** The data follows **
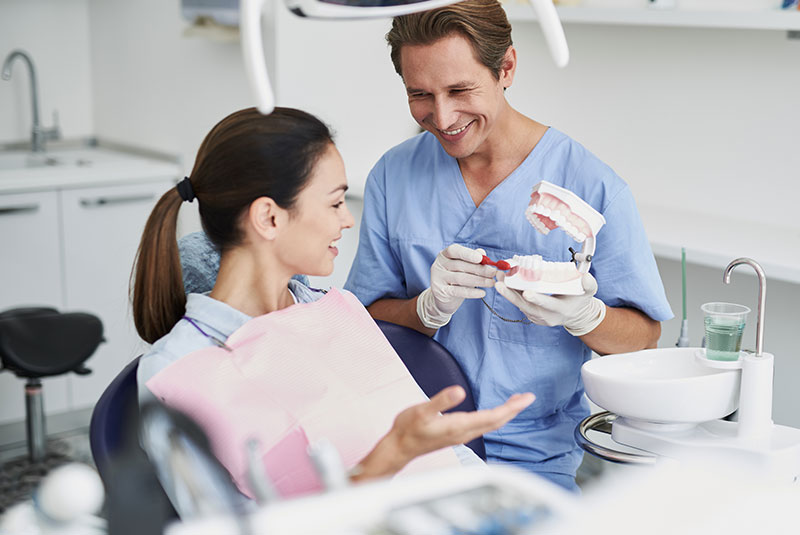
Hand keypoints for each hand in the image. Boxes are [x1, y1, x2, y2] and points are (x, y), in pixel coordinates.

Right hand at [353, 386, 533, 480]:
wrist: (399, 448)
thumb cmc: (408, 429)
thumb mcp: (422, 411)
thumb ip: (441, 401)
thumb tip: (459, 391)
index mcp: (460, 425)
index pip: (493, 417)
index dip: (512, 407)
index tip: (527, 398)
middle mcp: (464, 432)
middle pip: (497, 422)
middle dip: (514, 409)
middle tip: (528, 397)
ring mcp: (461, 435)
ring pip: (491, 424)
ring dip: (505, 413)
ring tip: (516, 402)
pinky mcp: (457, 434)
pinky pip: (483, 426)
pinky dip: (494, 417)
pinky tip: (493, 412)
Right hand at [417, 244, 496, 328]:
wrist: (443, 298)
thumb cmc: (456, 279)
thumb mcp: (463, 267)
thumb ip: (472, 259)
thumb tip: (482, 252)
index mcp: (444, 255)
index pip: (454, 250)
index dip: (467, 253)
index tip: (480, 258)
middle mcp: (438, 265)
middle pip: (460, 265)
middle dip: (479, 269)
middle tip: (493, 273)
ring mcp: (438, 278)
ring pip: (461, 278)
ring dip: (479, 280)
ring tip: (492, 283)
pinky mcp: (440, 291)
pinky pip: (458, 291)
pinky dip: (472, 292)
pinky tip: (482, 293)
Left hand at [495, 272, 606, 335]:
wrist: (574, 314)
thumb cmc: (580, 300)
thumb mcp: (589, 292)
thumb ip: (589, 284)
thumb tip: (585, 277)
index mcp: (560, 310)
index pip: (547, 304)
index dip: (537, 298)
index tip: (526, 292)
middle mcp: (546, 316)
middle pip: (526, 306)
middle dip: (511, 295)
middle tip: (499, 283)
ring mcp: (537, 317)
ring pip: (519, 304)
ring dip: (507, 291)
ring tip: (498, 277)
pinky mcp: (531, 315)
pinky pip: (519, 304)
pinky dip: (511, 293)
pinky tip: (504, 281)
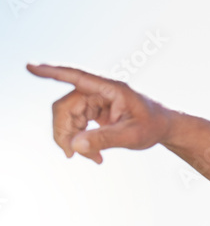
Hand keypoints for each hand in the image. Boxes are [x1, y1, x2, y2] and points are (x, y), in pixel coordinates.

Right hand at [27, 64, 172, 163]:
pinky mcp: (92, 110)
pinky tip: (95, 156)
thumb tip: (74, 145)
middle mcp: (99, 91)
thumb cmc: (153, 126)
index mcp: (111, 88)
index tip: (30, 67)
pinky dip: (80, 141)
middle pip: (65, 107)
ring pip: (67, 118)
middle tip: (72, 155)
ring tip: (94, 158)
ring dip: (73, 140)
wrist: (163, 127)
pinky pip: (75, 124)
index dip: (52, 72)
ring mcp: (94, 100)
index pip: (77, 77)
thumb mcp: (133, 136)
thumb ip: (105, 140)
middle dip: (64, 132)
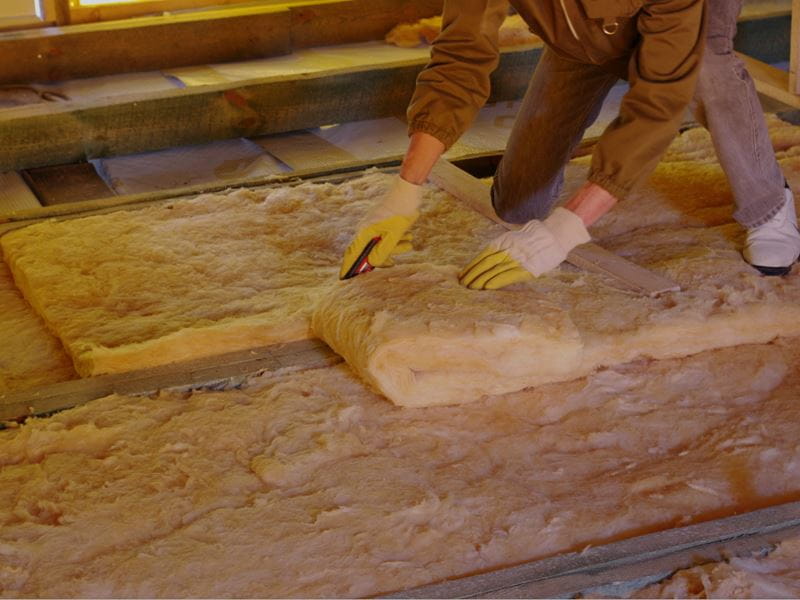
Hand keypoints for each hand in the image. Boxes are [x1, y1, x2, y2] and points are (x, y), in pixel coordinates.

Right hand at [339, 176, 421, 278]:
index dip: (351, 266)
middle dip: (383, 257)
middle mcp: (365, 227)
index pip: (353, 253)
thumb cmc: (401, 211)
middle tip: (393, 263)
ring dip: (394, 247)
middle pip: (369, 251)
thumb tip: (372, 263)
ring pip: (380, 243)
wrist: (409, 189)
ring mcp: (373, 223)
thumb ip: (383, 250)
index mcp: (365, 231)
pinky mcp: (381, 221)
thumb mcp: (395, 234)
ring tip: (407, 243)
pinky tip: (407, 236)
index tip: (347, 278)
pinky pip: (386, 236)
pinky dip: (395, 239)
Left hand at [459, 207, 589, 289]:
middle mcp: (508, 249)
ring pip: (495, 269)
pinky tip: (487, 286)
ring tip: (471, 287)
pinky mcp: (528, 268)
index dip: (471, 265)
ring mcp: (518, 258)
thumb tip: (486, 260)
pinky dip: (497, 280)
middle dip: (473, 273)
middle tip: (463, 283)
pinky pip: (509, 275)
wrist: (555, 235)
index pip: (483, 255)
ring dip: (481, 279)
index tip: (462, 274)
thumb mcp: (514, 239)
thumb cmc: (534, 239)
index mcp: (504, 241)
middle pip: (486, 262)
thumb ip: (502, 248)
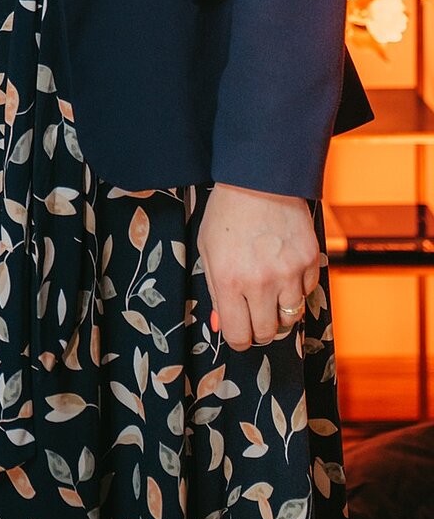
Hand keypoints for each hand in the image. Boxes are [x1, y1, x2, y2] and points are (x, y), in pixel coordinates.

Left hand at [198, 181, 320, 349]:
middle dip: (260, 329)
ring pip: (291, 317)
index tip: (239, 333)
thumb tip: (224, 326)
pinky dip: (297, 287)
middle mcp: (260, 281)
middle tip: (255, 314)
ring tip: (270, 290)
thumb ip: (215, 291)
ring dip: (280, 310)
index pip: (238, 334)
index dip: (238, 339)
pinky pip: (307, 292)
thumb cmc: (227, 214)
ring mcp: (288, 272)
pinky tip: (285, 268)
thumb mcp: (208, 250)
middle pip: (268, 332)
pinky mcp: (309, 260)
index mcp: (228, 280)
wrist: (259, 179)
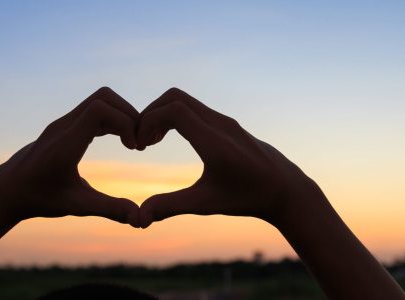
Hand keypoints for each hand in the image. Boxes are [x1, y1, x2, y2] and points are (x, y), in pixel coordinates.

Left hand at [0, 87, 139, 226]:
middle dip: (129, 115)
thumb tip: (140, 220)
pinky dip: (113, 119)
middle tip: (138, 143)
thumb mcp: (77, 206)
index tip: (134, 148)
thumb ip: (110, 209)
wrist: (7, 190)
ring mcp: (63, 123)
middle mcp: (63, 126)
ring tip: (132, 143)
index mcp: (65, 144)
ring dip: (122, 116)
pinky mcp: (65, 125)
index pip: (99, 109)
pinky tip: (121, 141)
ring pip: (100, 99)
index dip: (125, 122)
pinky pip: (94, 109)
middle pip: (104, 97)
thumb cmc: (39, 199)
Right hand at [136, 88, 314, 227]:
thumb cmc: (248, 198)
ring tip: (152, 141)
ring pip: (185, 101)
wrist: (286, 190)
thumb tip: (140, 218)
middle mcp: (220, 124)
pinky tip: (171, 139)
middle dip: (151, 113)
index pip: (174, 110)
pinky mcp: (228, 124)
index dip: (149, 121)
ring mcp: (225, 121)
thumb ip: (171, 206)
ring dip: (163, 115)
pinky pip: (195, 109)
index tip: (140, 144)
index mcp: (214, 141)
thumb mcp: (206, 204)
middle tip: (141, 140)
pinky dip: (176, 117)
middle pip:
** End of The data **
Nothing but the lines from the one containing "index pip: (174, 110)" through the end of the material should appear; please return them exactly.

--- Result for this task ---
index pip: (174, 110)
pinky mcp: (228, 124)
index dip: (149, 121)
ring mcp: (225, 121)
thumb ip: (171, 206)
ring dip: (163, 115)
pinky pip: (195, 109)
index tip: (140, 144)
index mcp: (214, 141)
thumb mcp: (206, 204)
middle tip: (141, 140)
pinky dip: (176, 117)
middle pip:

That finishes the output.